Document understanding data
Start of Block
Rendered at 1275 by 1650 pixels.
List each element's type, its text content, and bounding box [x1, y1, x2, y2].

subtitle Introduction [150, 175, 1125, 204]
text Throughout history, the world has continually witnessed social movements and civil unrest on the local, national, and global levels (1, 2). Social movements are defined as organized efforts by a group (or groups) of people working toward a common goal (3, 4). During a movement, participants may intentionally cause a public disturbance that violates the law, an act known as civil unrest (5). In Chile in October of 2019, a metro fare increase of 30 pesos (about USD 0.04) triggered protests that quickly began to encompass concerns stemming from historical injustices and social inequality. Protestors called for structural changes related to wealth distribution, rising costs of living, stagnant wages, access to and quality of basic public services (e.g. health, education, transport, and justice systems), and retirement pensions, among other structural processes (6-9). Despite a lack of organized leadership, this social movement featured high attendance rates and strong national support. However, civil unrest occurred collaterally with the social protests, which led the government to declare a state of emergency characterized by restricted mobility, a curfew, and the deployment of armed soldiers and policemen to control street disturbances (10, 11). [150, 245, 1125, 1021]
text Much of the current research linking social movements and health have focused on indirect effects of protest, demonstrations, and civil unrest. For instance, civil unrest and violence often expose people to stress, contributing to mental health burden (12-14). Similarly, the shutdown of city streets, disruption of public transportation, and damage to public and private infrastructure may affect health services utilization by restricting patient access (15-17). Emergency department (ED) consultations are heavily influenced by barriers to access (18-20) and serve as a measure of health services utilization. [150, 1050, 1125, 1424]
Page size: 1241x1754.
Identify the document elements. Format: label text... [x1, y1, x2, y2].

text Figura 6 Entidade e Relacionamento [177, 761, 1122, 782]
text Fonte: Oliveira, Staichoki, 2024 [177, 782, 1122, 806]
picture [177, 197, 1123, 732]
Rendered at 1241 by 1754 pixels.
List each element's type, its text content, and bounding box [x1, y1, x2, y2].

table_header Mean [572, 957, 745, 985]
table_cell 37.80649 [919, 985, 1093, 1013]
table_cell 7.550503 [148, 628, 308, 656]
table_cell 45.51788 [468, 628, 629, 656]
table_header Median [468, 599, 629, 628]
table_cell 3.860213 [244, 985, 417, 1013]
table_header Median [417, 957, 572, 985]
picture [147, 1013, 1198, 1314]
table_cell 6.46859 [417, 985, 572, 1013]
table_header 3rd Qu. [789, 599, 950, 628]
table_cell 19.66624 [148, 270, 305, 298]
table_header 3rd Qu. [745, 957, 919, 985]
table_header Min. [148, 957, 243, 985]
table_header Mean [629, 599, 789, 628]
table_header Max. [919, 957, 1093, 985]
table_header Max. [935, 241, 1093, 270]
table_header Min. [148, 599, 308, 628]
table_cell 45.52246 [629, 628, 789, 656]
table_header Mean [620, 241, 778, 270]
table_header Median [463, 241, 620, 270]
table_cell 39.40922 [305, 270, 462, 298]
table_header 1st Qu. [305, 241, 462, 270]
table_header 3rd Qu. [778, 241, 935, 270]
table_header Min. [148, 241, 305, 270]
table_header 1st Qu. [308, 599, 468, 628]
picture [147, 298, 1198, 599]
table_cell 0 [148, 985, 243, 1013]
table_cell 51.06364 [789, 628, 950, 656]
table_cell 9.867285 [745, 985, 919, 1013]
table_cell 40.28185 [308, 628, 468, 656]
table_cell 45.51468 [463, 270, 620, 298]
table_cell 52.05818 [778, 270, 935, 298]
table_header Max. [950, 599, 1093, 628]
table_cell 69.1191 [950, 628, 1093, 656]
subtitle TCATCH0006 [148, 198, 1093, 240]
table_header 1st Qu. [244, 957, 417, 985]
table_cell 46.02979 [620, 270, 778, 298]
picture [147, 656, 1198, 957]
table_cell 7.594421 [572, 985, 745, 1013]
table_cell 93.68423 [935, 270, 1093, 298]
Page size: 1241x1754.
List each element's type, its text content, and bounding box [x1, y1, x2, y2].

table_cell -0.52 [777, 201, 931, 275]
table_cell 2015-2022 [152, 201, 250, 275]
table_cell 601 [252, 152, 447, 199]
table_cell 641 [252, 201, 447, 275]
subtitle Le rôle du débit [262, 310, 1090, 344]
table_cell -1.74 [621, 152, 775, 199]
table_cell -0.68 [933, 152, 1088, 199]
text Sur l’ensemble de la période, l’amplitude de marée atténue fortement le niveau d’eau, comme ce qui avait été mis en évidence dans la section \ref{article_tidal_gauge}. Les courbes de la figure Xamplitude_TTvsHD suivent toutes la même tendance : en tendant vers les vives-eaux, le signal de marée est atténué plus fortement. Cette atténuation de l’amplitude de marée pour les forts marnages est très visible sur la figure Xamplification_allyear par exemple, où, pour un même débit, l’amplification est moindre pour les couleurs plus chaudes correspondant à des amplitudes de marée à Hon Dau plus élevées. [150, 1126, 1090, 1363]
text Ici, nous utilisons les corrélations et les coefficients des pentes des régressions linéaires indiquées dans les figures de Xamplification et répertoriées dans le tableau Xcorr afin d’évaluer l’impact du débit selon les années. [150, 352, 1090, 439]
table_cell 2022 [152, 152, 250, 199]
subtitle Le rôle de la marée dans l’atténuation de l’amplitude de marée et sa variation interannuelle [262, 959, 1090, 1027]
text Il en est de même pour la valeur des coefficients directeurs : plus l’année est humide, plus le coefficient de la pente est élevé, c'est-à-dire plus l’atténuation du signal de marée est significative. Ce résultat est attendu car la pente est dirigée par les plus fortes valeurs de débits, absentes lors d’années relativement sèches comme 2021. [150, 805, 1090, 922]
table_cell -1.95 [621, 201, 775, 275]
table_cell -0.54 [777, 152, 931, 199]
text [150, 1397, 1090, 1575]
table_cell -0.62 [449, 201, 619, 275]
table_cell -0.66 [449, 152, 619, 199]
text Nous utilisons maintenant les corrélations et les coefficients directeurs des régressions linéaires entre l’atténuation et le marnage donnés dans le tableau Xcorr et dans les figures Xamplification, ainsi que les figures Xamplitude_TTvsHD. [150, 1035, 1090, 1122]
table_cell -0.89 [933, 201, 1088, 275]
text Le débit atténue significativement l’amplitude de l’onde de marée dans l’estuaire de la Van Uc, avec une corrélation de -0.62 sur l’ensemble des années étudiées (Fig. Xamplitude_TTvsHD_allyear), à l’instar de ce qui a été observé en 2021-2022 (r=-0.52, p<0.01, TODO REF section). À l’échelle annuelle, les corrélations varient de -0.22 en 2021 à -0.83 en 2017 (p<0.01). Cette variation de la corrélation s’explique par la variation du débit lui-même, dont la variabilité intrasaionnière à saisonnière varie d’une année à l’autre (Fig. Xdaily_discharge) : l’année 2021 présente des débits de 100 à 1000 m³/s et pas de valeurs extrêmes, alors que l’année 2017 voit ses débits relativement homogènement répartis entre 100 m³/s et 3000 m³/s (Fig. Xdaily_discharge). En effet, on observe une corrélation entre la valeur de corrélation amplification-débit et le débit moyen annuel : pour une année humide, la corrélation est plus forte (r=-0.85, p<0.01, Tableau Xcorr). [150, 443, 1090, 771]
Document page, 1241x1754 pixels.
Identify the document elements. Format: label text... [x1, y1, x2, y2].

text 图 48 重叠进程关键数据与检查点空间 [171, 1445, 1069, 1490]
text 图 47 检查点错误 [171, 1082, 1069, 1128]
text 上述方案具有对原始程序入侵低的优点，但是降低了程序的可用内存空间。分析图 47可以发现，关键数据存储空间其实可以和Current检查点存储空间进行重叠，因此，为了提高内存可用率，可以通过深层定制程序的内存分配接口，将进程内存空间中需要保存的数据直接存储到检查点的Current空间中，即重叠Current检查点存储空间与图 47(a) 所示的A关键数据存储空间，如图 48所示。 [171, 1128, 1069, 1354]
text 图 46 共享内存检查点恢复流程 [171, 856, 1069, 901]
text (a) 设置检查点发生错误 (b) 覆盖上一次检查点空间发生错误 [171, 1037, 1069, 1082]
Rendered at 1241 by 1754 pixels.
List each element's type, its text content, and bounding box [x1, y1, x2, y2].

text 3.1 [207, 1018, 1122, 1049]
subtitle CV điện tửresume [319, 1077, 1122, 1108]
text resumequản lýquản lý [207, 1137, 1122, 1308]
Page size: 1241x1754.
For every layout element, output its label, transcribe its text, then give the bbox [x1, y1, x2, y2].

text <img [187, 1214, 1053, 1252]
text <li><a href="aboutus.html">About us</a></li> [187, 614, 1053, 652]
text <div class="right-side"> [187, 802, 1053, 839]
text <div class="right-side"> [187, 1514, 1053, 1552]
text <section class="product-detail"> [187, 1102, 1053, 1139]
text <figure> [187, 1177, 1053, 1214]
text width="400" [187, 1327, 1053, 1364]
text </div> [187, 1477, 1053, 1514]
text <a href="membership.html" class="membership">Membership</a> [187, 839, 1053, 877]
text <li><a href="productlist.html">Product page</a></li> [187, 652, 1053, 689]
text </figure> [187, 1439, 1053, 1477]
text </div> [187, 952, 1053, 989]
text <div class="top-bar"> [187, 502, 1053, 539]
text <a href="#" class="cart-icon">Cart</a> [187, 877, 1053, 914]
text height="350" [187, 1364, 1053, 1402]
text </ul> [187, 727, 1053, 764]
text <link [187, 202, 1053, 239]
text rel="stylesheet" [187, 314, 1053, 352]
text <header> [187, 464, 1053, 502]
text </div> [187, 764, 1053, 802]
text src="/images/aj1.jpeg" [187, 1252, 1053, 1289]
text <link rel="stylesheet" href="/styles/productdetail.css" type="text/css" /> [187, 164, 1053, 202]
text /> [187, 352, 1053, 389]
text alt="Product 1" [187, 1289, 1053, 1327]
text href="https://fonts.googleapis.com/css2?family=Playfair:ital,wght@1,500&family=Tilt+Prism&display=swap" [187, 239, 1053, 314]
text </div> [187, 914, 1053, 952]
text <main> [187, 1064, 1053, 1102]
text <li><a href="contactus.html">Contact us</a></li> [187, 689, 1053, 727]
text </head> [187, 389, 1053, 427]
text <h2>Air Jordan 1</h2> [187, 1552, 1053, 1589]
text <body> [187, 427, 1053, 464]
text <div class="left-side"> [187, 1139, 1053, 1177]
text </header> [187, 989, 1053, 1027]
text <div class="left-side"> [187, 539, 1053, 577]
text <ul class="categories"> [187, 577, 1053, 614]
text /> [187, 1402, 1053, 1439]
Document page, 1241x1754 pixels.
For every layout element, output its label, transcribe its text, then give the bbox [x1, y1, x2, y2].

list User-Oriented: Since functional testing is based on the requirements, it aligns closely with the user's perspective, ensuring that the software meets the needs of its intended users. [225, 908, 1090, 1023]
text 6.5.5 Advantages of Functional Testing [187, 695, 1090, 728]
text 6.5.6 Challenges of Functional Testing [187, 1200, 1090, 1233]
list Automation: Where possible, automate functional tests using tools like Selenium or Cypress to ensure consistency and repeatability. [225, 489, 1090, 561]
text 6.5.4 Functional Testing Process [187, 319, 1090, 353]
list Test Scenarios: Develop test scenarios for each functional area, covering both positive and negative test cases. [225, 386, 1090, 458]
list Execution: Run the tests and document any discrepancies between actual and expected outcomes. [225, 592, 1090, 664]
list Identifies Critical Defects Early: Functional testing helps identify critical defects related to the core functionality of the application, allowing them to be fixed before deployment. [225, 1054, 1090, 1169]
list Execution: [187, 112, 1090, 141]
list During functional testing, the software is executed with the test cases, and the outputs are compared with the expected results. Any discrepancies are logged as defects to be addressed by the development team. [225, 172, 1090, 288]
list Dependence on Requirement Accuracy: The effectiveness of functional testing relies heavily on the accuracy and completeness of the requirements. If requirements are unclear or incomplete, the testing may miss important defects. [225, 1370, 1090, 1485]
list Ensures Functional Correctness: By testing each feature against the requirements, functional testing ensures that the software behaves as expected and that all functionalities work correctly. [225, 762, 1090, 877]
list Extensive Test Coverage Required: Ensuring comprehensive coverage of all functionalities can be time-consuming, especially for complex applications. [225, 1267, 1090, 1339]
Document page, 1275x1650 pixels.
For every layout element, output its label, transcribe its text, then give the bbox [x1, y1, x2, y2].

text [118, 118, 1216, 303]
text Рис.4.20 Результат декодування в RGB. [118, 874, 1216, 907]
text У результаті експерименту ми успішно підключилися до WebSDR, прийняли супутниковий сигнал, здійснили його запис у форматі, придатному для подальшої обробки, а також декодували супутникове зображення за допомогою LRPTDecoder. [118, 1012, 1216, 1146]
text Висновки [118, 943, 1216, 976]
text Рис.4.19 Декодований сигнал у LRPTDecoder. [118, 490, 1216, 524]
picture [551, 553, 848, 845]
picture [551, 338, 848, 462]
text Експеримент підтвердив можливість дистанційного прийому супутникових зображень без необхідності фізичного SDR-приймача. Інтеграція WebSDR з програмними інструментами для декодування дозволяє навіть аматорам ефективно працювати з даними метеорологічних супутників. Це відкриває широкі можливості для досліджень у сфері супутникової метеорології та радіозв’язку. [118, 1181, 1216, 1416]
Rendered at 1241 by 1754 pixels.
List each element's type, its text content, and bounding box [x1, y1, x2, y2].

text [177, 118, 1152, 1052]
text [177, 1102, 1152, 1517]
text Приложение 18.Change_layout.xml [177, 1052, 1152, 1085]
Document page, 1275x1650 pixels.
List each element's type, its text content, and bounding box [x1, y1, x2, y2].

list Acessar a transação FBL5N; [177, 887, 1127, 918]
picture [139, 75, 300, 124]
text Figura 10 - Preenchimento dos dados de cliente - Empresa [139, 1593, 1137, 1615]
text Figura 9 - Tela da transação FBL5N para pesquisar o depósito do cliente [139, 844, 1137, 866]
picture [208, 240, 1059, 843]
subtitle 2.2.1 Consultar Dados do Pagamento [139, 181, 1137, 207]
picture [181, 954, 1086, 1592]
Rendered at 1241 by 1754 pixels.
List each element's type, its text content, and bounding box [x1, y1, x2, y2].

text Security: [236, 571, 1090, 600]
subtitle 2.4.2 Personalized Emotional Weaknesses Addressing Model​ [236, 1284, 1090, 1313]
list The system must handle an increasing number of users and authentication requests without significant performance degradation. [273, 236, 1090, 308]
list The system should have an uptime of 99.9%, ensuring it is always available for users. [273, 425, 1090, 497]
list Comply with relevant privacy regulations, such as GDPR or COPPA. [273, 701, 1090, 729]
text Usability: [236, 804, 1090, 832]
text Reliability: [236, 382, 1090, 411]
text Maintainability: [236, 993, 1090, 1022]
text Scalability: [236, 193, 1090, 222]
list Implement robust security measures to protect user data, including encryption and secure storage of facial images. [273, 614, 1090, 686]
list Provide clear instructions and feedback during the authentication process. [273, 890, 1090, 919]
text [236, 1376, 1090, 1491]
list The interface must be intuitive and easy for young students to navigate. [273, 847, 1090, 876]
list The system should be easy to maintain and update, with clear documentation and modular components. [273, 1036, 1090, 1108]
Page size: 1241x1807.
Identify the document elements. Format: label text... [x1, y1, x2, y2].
End of Block
▶ **EXERCISE OBJECTIVE**
Write the lines out verbatim, from the one with "Page size: 1241x1807." through the last line of the entries, and stop there.

▶ **PROBLEM SOLUTION**
Page size: 1241x1807.
Identify the document elements. Format: label text... [x1, y1, x2, y2].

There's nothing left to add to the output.